FORMATION 3 D : I3M a dévelolppé un simulateur de saut en parachute

 
La présentation complète de la Fluence électrique de Renault destinée aux techniciens du réseau, montrant entre autres comment intervenir sur le moteur et ses composants avec une présentation en 2D, 3D, a été réalisée par la société I3M. Cette société installée désormais à L’Union (dans des locaux très zen surplombant la plaine toulousaine) est dédiée à la conception fabrication d’outils de formation, d’entraînement et de maintenance pour le monde industriel. Parmi ses clients figure entre autres un grand motoriste français qui révise périodiquement le contenu des cours de maintenance en 3D des moteurs, développés par I3M. « Avec ces outils, nos clients maintiennent la compétence opérationnelle de leurs équipes et de la sous-traitance » indique Gilbert Ollivier, le directeur général d’I3M. La 1ère étape du développement consiste à définir les objectifs pédagogiques avant de confier le travail aux techniciens chargés de médiatiser le contenu pour tous types de plateformes, y compris les dernières générations de tablettes.

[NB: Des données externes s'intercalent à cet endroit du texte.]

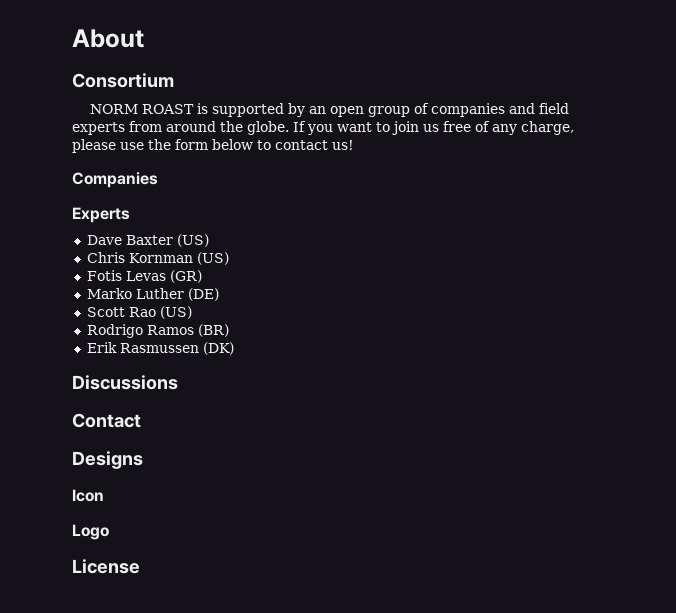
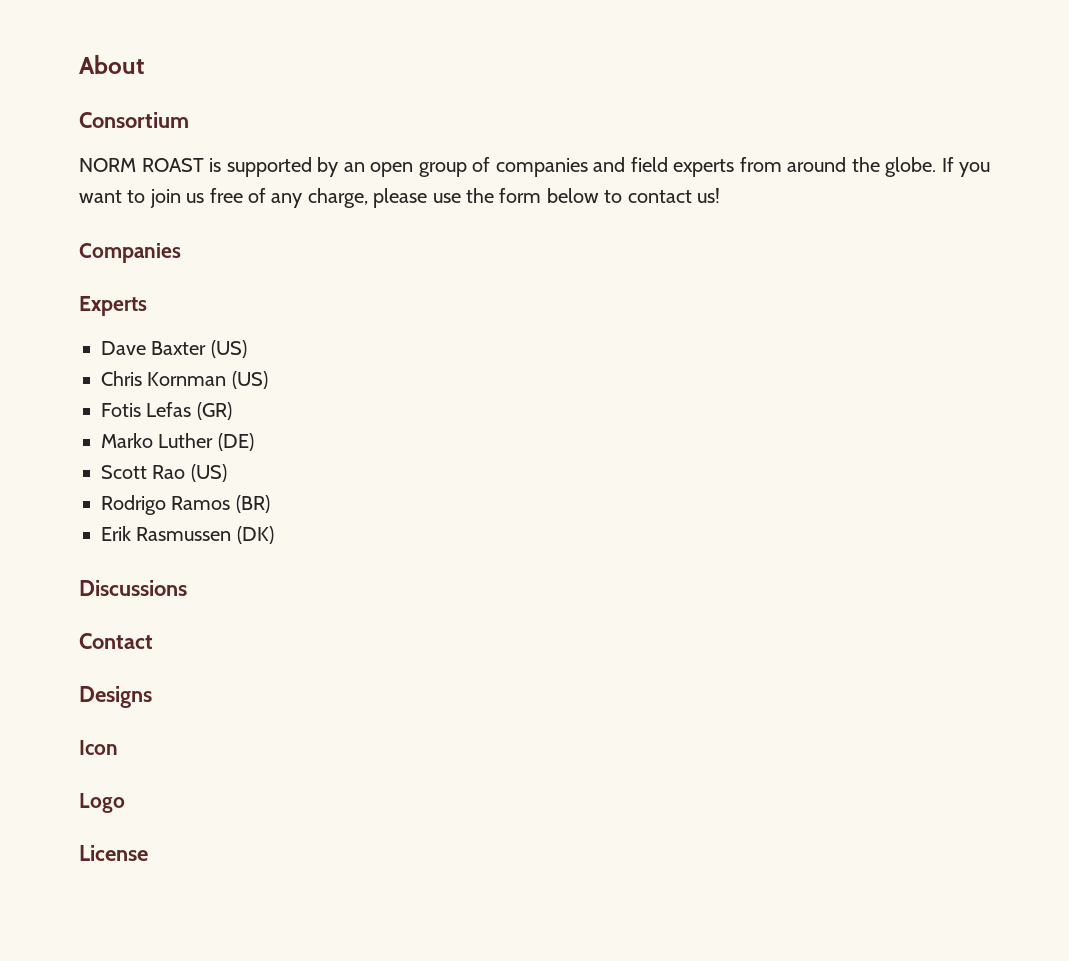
[125,271,166,281] Levas -> [146,402,192,417] Lefas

Cette Pme s’est focalisée dès l’origine vers les grands comptes. Créée en 1996, elle a réalisé l’an dernier près de 2,3 millions d’euros de chiffre d’affaires avec 24 salariés, avec de la croissance en 2012. Très aéronautique et Airbus les premières années, elle a progressivement diversifié ses clients. En parallèle des travaux d’ingénierie pour des applications métiers, I3M continue à entretenir la R & D. Elle vient de développer un simulateur de saut en parachute, initie des partenariats dans la documentation technique, cherche à intégrer des moteurs 3 D issus du monde des jeux grands publics « qui ont l’avantage d’intégrer les dernières technologies en intelligence artificielle… ». La réutilisation de technos comme le Kinek pour le monde professionnel fait partie des projets.
JL. Bénédini
 
 
Simulateur de saut en parachute 3D !
 
D’abord à l’horizontale en sautant de l’avion, puis à la verticale, assis sur un harnais accroché au portique, le parachutiste manœuvre dans le ciel en agissant sur ses deux suspentes, à travers ses lunettes en immersion 3D, en visionnant « son théâtre d’opération » (et pour la démonstration il s’agissait de la place du Capitole de Toulouse). I3M a réalisé en interne ce PFS, Parachute Flight Simulator et répond aujourd’hui à des appels d’offres provenant d’Asie, du Moyen Orient pour équiper les armées. Singapour fait partie des cibles en cours avec une seconde version prévoyant de livrer clé en main un outil de simulation en réseau pour entraîner simultanément plusieurs parachutistes en vol groupé. «Nous avons trois concurrents dans le monde et sommes le seul fabricant en France » relate G. Ollivier. Les armées peuvent ainsi répéter des sauts par tous temps, nuit et jour, sur n’importe quel point du globe. Avec la précision de quelques dizaines de centimètres atteinte par l’imagerie satellitaire couplée avec la localisation, la simulation devient la quasi copie de la réalité…Une version plus légère destinée aux clubs de parachutistes est envisageable. Le PFS c’est en résumé la vitrine technologique de l’entreprise.